DIGITAL LIBRARY
DESIGNING AN AI-ASSISTED CHATBOT EVALUATOR FOR PRESERVICE TEACHERS’ SCIENCE LESSON PLANS
Mary Immaculate College (IRELAND)
About this paper:
Appears in: INTED2026 Proceedings
Publication year: 2026
Article: 0987
ISBN: 978-84-09-82385-7
ISSN: 2340-1079
doi: 10.21125/inted.2026.0987
Conference name: 20th International Technology, Education and Development Conference
Dates: 2-4 March, 2026
Location: Valencia, Spain
Abstract:
This paper describes the design and early use of Lesson Plan Evaluator Chatbot (LPE-Chatbot within a primary level Initial Teacher Education (ITE) programme in an Irish University. The LPE-Chatbot was trialed within a Science education module with pre-service teachers.

The study follows a two-phase design. In the first phase, two Science education lecturers graded and appraised a set of lesson plans authored by pre-service teachers against shared criteria (clarity of intentions, task–assessment alignment, and appropriate progression of science pedagogy and conceptual learning). In the second phase a Dig Tech lecturer used the LPE-Chatbot to independently grade and appraise the same set of lesson plans against the same shared criteria. This involves co-use of human and AI evaluation: each student submits a science lesson plan, which is first graded and given written qualitative feedback by the science lecturers, and then evaluated by a custom-built chatbot trained on TPACK, Irish Science Primary Curriculum (1999), Irish STEM Curriculum (2025), inquiry-based pedagogy, and the university’s lesson planning rubric.

The dataset consists of preservice science teachers’ lesson plans, each evaluated under four conditions:
(1) lecturer-assigned grade,
(2) chatbot-assigned grade,
(3) lecturer written qualitative feedback, and
(4) chatbot written qualitative feedback.

The dataset will be systematically evaluated to compare grading consistency, feedback depth, pedagogical accuracy, and alignment within and between human and AI evaluators.

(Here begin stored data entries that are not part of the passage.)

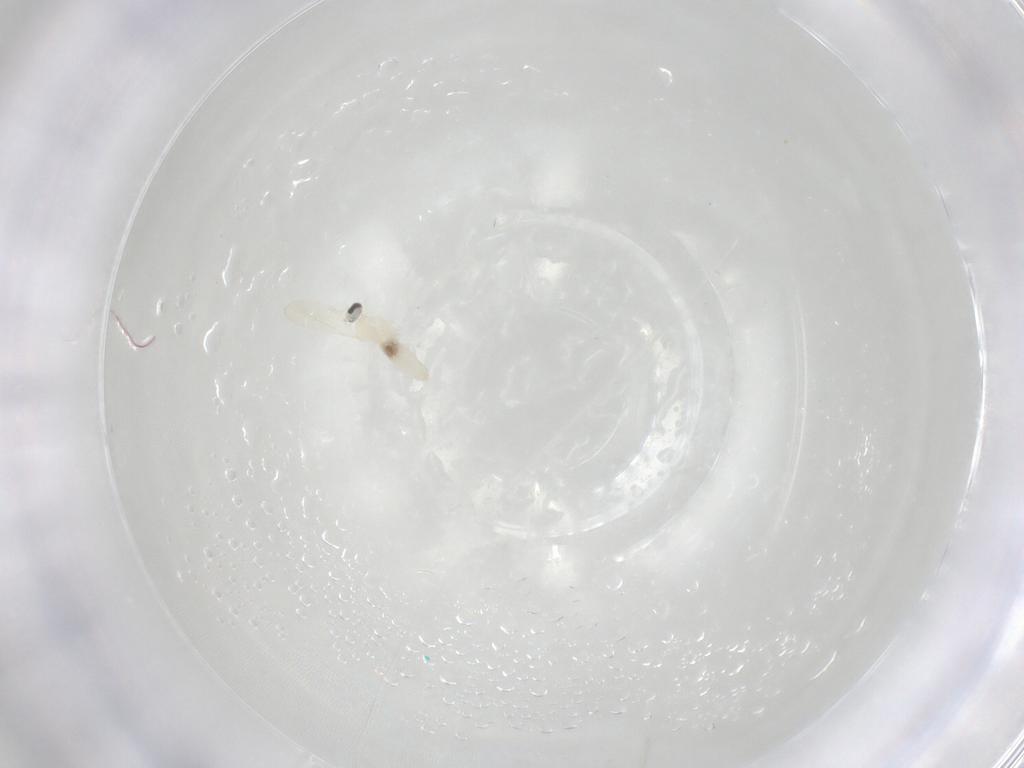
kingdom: Animalia
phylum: Arthropoda
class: Insecta
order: Diptera
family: Cecidomyiidae
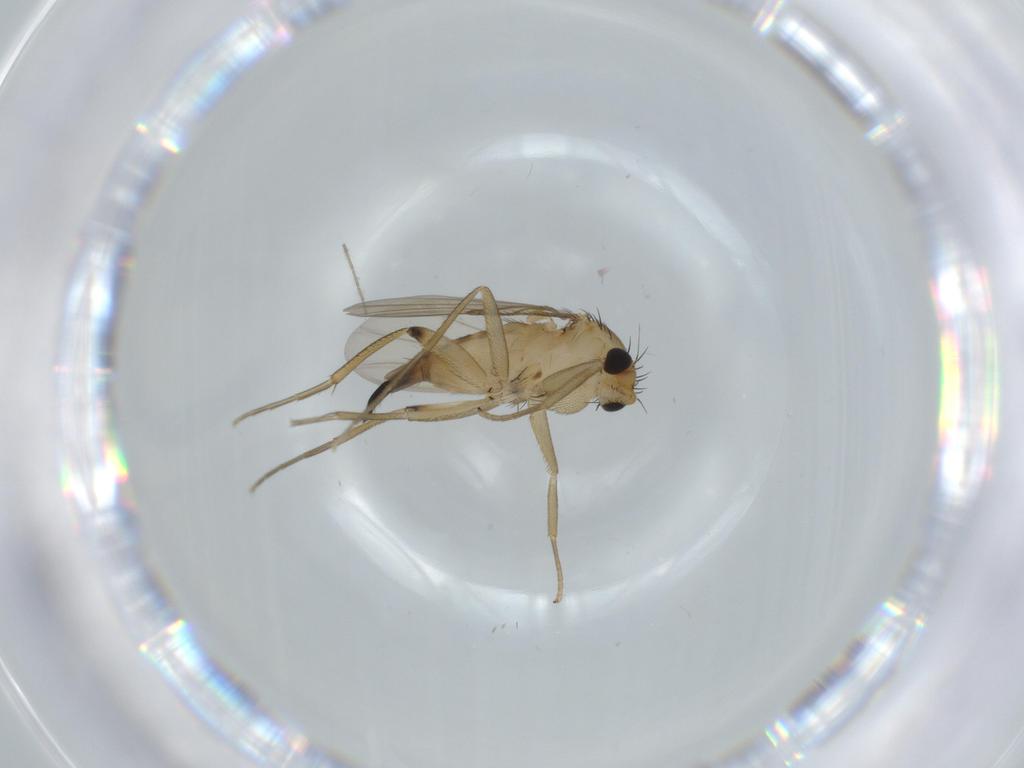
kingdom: Animalia
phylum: Arthropoda
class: Insecta
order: Diptera
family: Phoridae
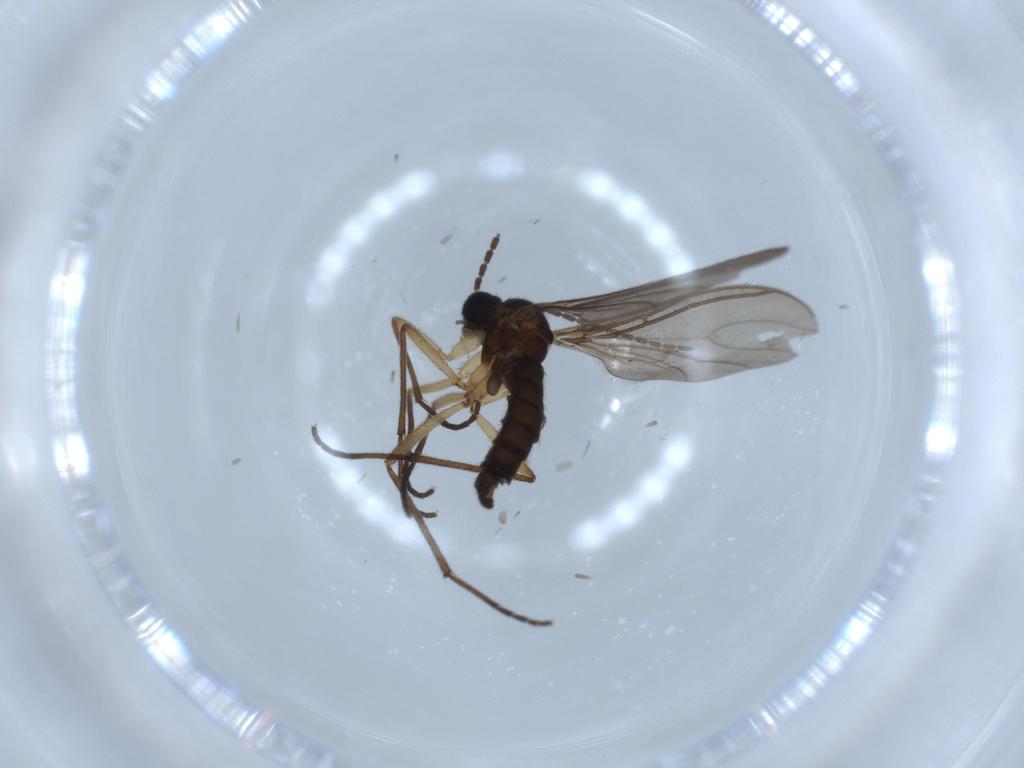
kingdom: Animalia
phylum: Arthropoda
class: Insecta
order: Diptera
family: Sciaridae
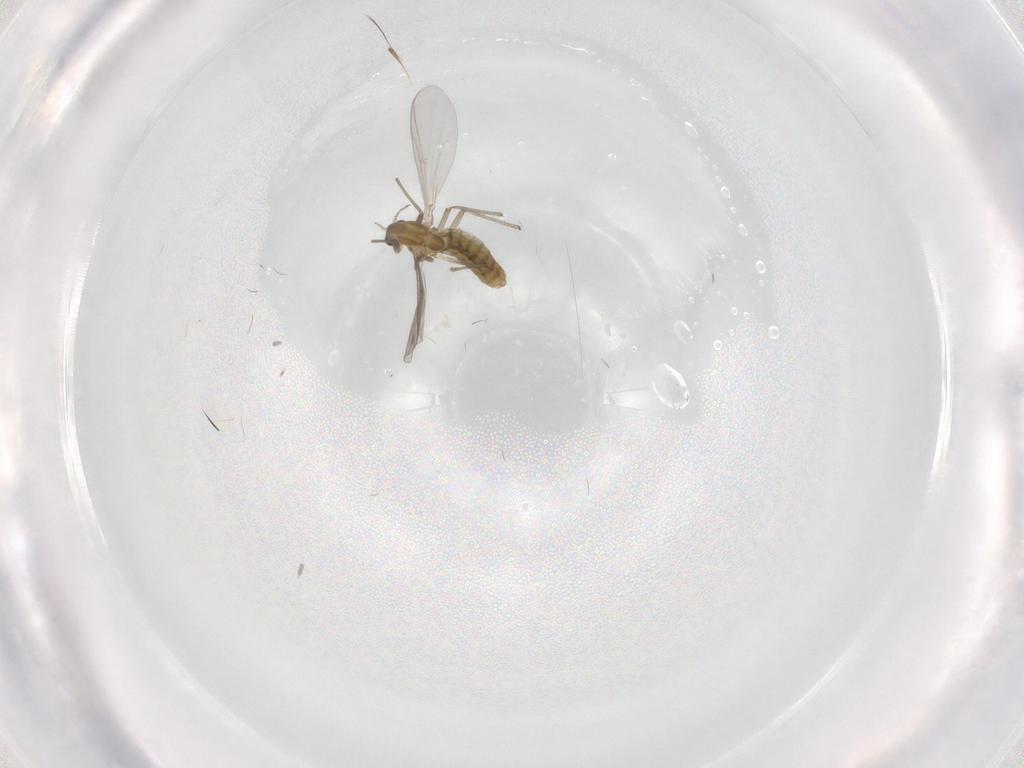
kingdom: Animalia
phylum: Arthropoda
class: Insecta
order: Diptera
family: Chironomidae
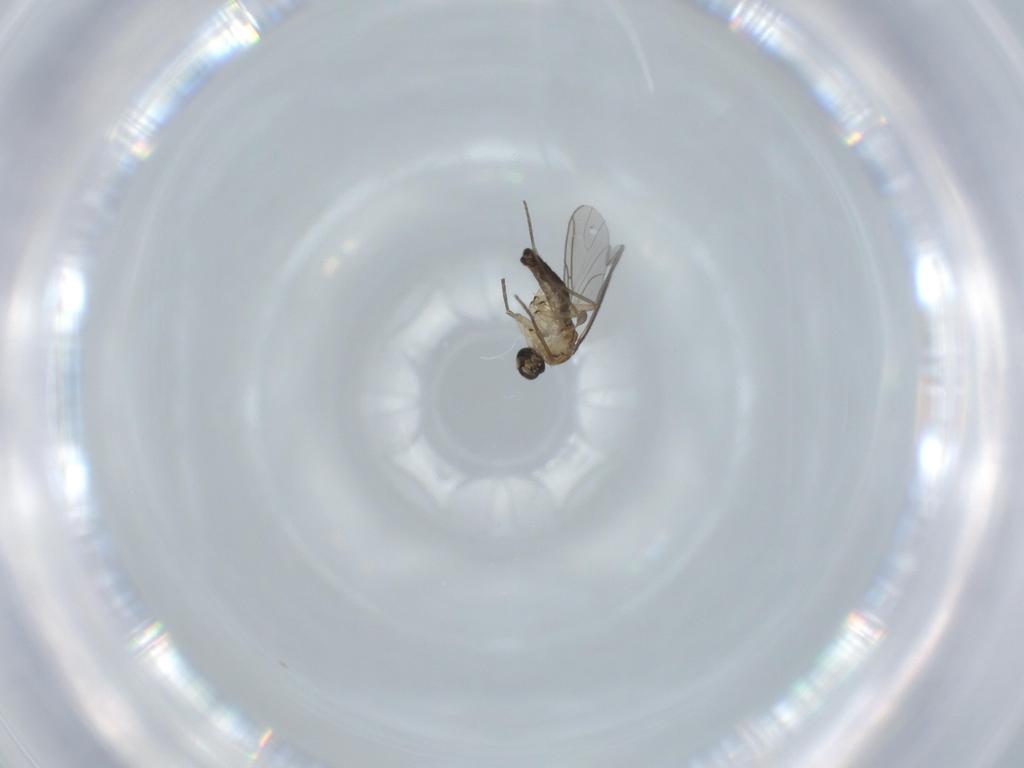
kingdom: Animalia
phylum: Arthropoda
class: Insecta
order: Diptera
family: Sciaridae
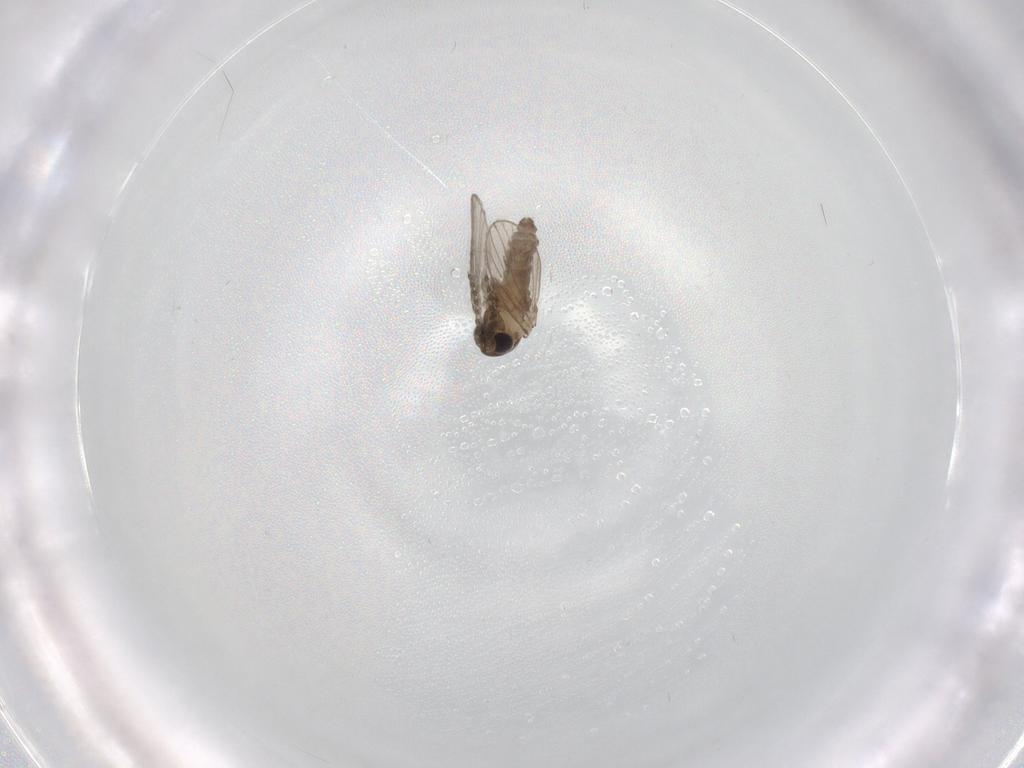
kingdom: Animalia
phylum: Arthropoda
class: Insecta
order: Diptera
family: Psychodidae
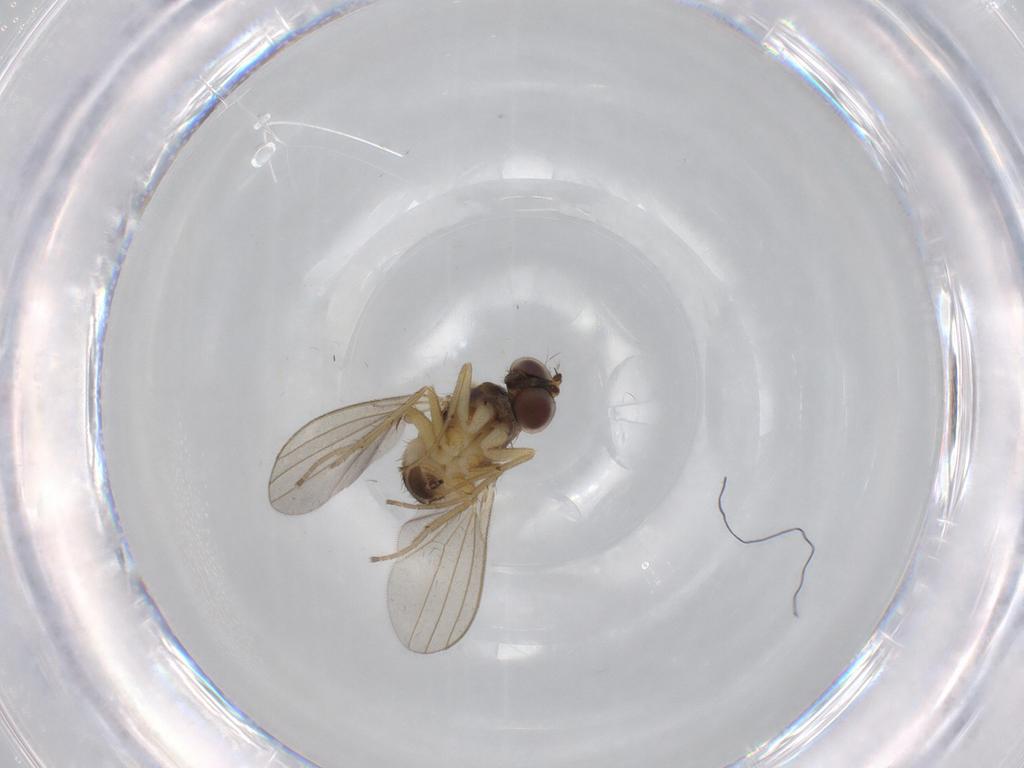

The purpose of the research was to see whether a curriculum-aligned generative-AI workflow combining criterion-referenced feedback on uploaded lesson plans with a student-simulation mode for rehearsal can genuinely strengthen preservice teachers’ planning quality and anticipatory reasoning about misconceptions, while keeping professional judgement firmly in charge.

The findings will be shared with relevance to other educational disciplines and practices with a view to enhance pre-service teachers’ support in lesson planning.
Keywords:
AI, education, teacher training, science, STEM, assessment, education, development.